:: Directive ::
Pull every line of text from the records below and copy each one word for word.

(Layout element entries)
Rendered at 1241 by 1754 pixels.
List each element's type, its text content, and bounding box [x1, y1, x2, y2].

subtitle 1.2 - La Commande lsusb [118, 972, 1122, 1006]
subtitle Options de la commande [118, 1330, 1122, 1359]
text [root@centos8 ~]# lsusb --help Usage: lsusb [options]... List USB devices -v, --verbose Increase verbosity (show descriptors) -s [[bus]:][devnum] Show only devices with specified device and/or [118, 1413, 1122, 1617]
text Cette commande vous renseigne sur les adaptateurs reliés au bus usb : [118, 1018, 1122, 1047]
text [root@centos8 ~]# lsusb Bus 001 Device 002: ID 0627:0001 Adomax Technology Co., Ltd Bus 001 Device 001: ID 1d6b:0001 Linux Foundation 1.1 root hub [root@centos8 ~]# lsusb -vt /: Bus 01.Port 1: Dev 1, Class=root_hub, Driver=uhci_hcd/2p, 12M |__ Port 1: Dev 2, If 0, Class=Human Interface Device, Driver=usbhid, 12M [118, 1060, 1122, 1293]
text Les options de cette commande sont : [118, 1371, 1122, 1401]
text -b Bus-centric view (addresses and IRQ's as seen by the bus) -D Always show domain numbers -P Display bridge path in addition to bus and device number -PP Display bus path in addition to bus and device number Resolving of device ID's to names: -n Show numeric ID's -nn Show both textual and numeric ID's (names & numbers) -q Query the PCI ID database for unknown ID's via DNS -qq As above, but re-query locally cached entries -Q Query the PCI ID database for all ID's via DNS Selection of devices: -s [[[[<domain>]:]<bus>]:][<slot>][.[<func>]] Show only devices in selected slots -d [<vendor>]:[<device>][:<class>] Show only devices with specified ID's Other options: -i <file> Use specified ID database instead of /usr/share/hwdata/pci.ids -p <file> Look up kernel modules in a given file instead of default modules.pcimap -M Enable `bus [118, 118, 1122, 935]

:: Output below ::
Rendered at 1241 by 1754 pixels.
List each element's type, its text content, and bounding box [x1, y1, x2, y2].

subtitle 1.2 - La Commande lsusb [118, 972, 1122, 1006]
subtitle Options de la commande [118, 1330, 1122, 1359]
text [root@centos8 ~]# lsusb --help Usage: lsusb [options]... List USB devices -v, --verbose Increase verbosity (show descriptors) -s [[bus]:][devnum] Show only devices with specified device and/or [118, 1413, 1122, 1617]
text Cette commande vous renseigne sur les adaptateurs reliés au bus usb : [118, 1018, 1122, 1047]
text [root@centos8 ~]# lsusb Bus 001 Device 002: ID 0627:0001 Adomax Technology Co., Ltd Bus 001 Device 001: ID 1d6b:0001 Linux Foundation 1.1 root hub [root@centos8 ~]# lsusb -vt /: Bus 01.Port 1: Dev 1, Class=root_hub, Driver=uhci_hcd/2p, 12M |__ Port 1: Dev 2, If 0, Class=Human Interface Device, Driver=usbhid, 12M [118, 1060, 1122, 1293]
text Les options de cette commande sont : [118, 1371, 1122, 1401]
text -b Bus-centric view (addresses and IRQ's as seen by the bus) -D Always show domain numbers -P Display bridge path in addition to bus and device number -PP Display bus path in addition to bus and device number Resolving of device ID's to names: -n Show numeric ID's -nn Show both textual and numeric ID's (names & numbers) -q Query the PCI ID database for unknown ID's via DNS -qq As above, but re-query locally cached entries -Q Query the PCI ID database for all ID's via DNS Selection of devices: -s [[[[<domain>]:]<bus>]:][<slot>][.[<func>]] Show only devices in selected slots -d [<vendor>]:[<device>][:<class>] Show only devices with specified ID's Other options: -i <file> Use specified ID database instead of /usr/share/hwdata/pci.ids -p <file> Look up kernel modules in a given file instead of default modules.pcimap -M Enable `bus [118, 118, 1122, 935]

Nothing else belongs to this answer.